Coaches:  Take time to write down your core curriculum and constantly tweak it and chunk it.

Wrestlers:  Understand the importance of repetition, sparring, live wrestling and the value in becoming excellent in a few areas.

Big Time Payoffs

Most freshman or sophomores that are winning National Titles or gaining high All-American status at the Division I level are either coming out of good high school programs or were getting one-on-one coaching from good club coaches before college. They enter college with a solid foundation, effective style and are ready to develop the toughness it takes to have success at that level from day one. If they need to learn or re-learn to wrestle and develop that toughness at the same time their progress will be slowed down tremendously.
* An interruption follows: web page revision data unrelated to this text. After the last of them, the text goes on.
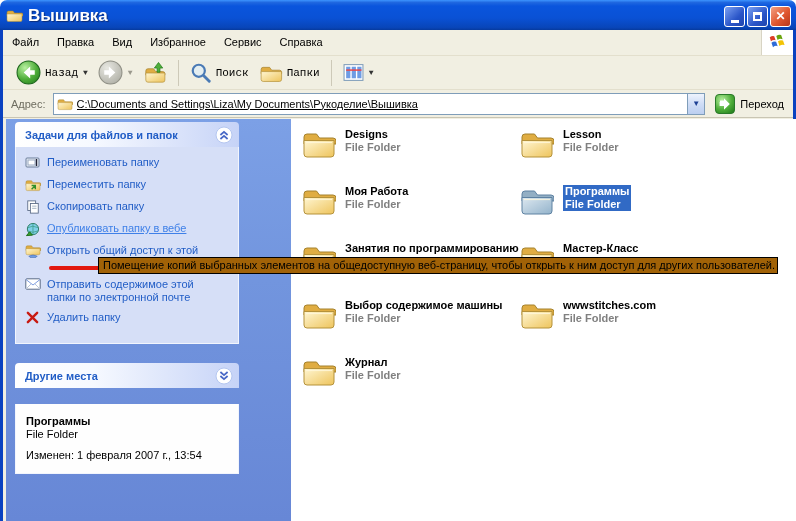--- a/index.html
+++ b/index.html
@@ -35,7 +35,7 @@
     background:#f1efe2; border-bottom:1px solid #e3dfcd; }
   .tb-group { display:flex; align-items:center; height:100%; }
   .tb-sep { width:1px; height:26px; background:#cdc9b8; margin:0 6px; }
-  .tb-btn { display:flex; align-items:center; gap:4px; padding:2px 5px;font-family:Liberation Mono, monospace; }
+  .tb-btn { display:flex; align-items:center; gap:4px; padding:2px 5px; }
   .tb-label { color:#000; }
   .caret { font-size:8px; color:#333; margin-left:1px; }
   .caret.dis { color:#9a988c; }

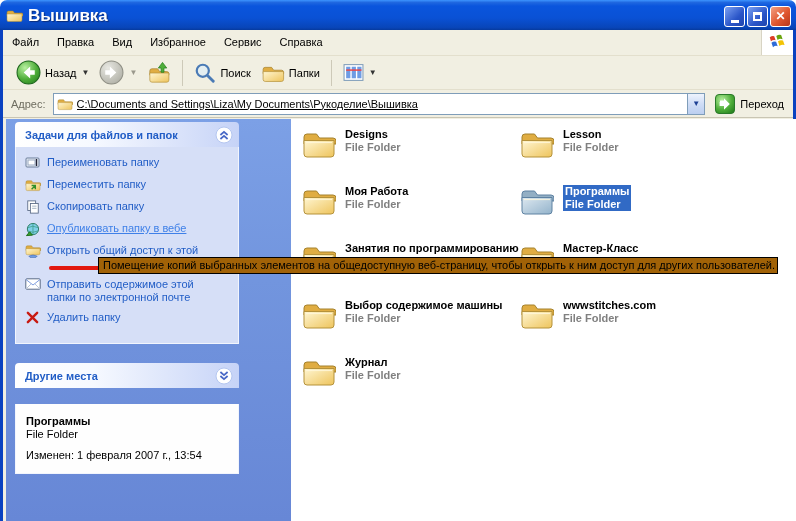--- a/index.html
+++ b/index.html
@@ -419,7 +419,7 @@
                 <path d="M4 14.5 h26" stroke="#fff8dd" stroke-width="1.2" fill="none" opacity="0.8"></path>
               </svg>
               <div class="ftext">
-                <div class="fname">Выбор содержимое машины</div>
+                <div class="fname">Выбор электронной машины</div>
                 <div class="ftype">File Folder</div>
               </div>
             </div>

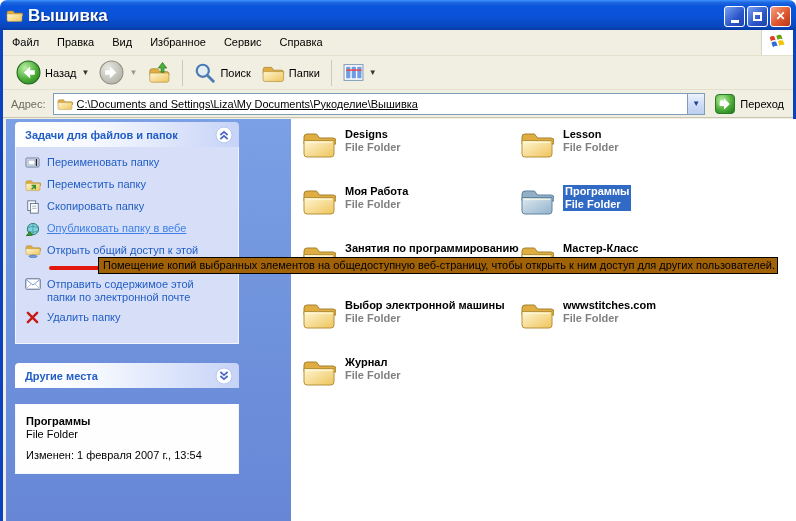--- a/index.html
+++ b/index.html
@@ -75,7 +75,7 @@
     padding:11px 8px 12px 10px; color:#000; }
   .det-name { font-weight:bold; }
   .det-type { margin-top:1px; }
-  .det-mod { margin-top:9px; }
+  .det-mod { margin-top:3px;font-family:Liberation Mono, monospace; }
 
   .main { flex:1; background:#fff; padding:9px 0 0 11px; }
   .grid { display:grid; grid-template-columns:218px 218px; grid-auto-rows:57px; }

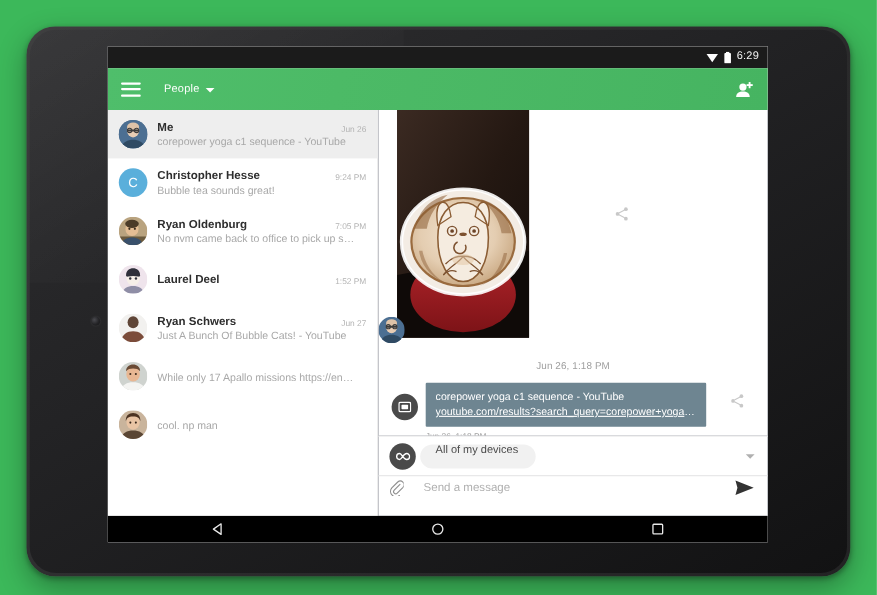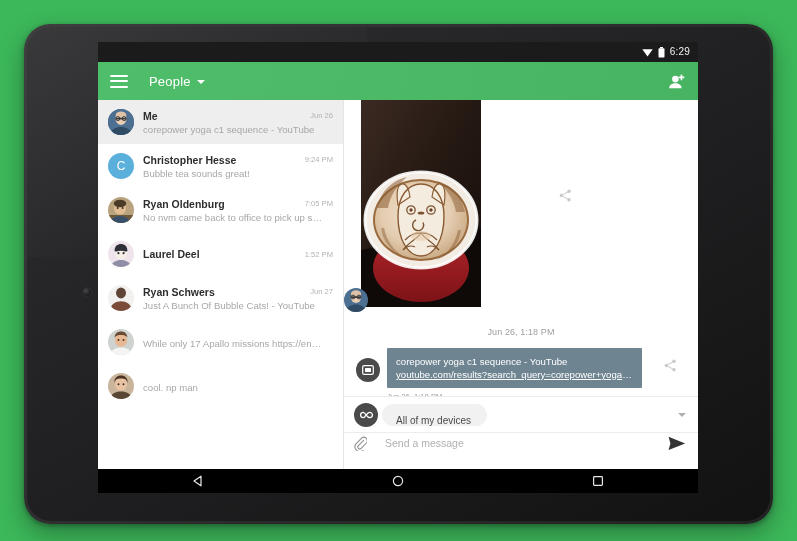--- a/index.html
+++ b/index.html
@@ -57,7 +57,7 @@
   .hamburger{width:18px;height:13px;display:flex;flex-direction:column;justify-content:space-between;cursor:pointer;}
   .hamburger i{display:block;height:2px;background:#fff;border-radius:1px;}
   .appbar-title{
-    color:#ffffff;font-size:13px;margin-left:21px;letter-spacing:.2px;display:flex;align-items:center;gap:6px;cursor:pointer;
+    color:#ffffff;font-size:10px;margin-left:21px;letter-spacing:.2px;display:flex;align-items:center;gap:6px;cursor:pointer;
   }
   .caret-dn{width:0;height:0;border-left:4px solid transparent;border-right:4px solid transparent;border-top:4.5px solid #fff;margin-top:2px;}
   .appbar-spacer{flex:1;}

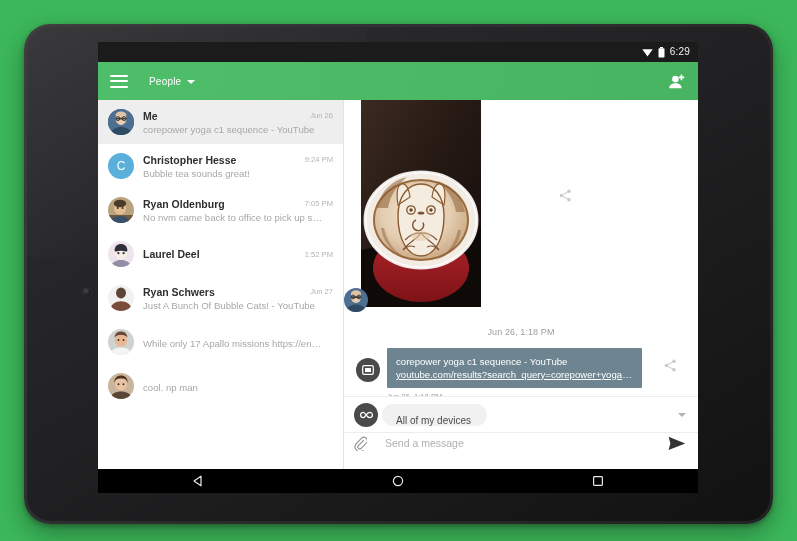--- a/index.html
+++ b/index.html
@@ -79,7 +79,7 @@
   }
   .av svg{display:block;width:26px;height:26px;}
   .row-text{flex:1;min-width:0;margin-left:9px;}
-  .row-top{display:flex;align-items:center;}
+  .row-top{display:flex;align-items:flex-end;}
   .row-name{
     font-size:10.5px;color:#2e2e2e;font-weight:bold;white-space:nowrap;overflow:hidden;text-overflow:ellipsis;flex:1;
   }

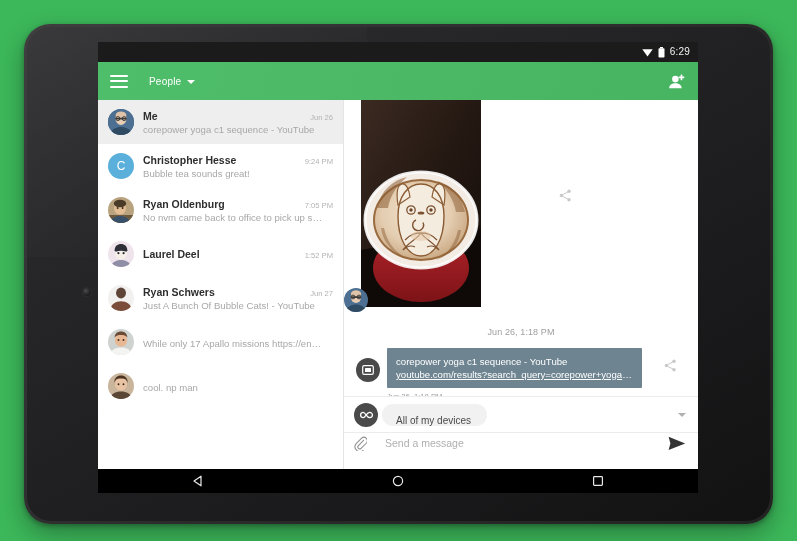--- a/index.html
+++ b/index.html
@@ -123,7 +123,7 @@
     font-size:11px;flex:0 0 24px;
   }
   .dev-pill{
-    background:#f1f1f1;border-radius:12px;height:22px;display:flex;align-items:flex-end;padding:0 16px 0 14px;margin-left:4px;
+    background:#f1f1f1;border-radius:12px;height:22px;display:flex;align-items:flex-start;padding:0 16px 0 14px;margin-left:4px;
     font-size:10px;color:#4a4a4a;cursor:pointer;
   }
   .dev-spacer{flex:1;}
I can use myself as an example. I was a three-time All-American and NCAA Champion. I came from a good high school program, but it wasn’t a program that went year round. In the off-season I went to club and wrestled with other motivated wrestlers in the area. I never received year round systematic coaching until I went to the University of Iowa and that is when my technique truly started developing. After I won my NCAA championship, Randy Lewis told me, “I knew you were going to win it because your technique had gotten so much better.” It wasn’t until I developed an effective technical system that I was ready to beat everyone.

Final Thoughts

  • Don’t try to master too much.
  • Whatever you decide, YOU need to believe in it. There is no way you will sell your wrestlers and assistant coaches on it if you don’t believe in it.
  • Coaches – Your system should have something for everyone. Within your system there should be components that light weights, heavy weights, athletic, non-athletic wrestlers can latch onto. I think all wrestlers on your team should be able to at least execute everything but realize each wrestler will excel at different parts of your system.
  • Technically you should be covering these areas
    • Neutral
    • Attacks to each leg
    • Series of finishes for your shots.
    • Multiple setups
    • FHL offense
    • Upper body and short offense options
    • Defense to all major attacks
    • Strategies to get and keep your tie ups (hand fighting)
    • Drills to encourage chain wrestling
    • Top
    • Breakdowns that lead to multiple turn series
    • Granby Defense
    • Mat Returns
    • OT and Short Ride Strategies
    • Drills to encourage chain wrestling
    • Bottom
    • Escape, reversal and leg defense strategies that flow together.
    • Strong emphasis on getting to your feet
    • Bottom strategies where that aren’t based on getting to your feet will only work up to a certain level.
    • Hand fighting/Hand control skills
    • Defense to all major breakdowns, turns and rides
    • Drills to encourage chain wrestling

Wrestlers need to know what they are going to do when the whistle is blown and force it on their opponent. That is the sign of a great wrestler and they can’t do this without direction and focus. I hope you enjoyed the article and please understand that this is a very broad stroke on this topic. To cover all my thoughts would result in a book. This is meant to be a guide to get wrestlers, coaches and parents to begin thinking about a system for yourself, your team or your child. It will also greatly help your efforts to seek the advice of someone experienced and knowledgeable when deciding what you are going focus on.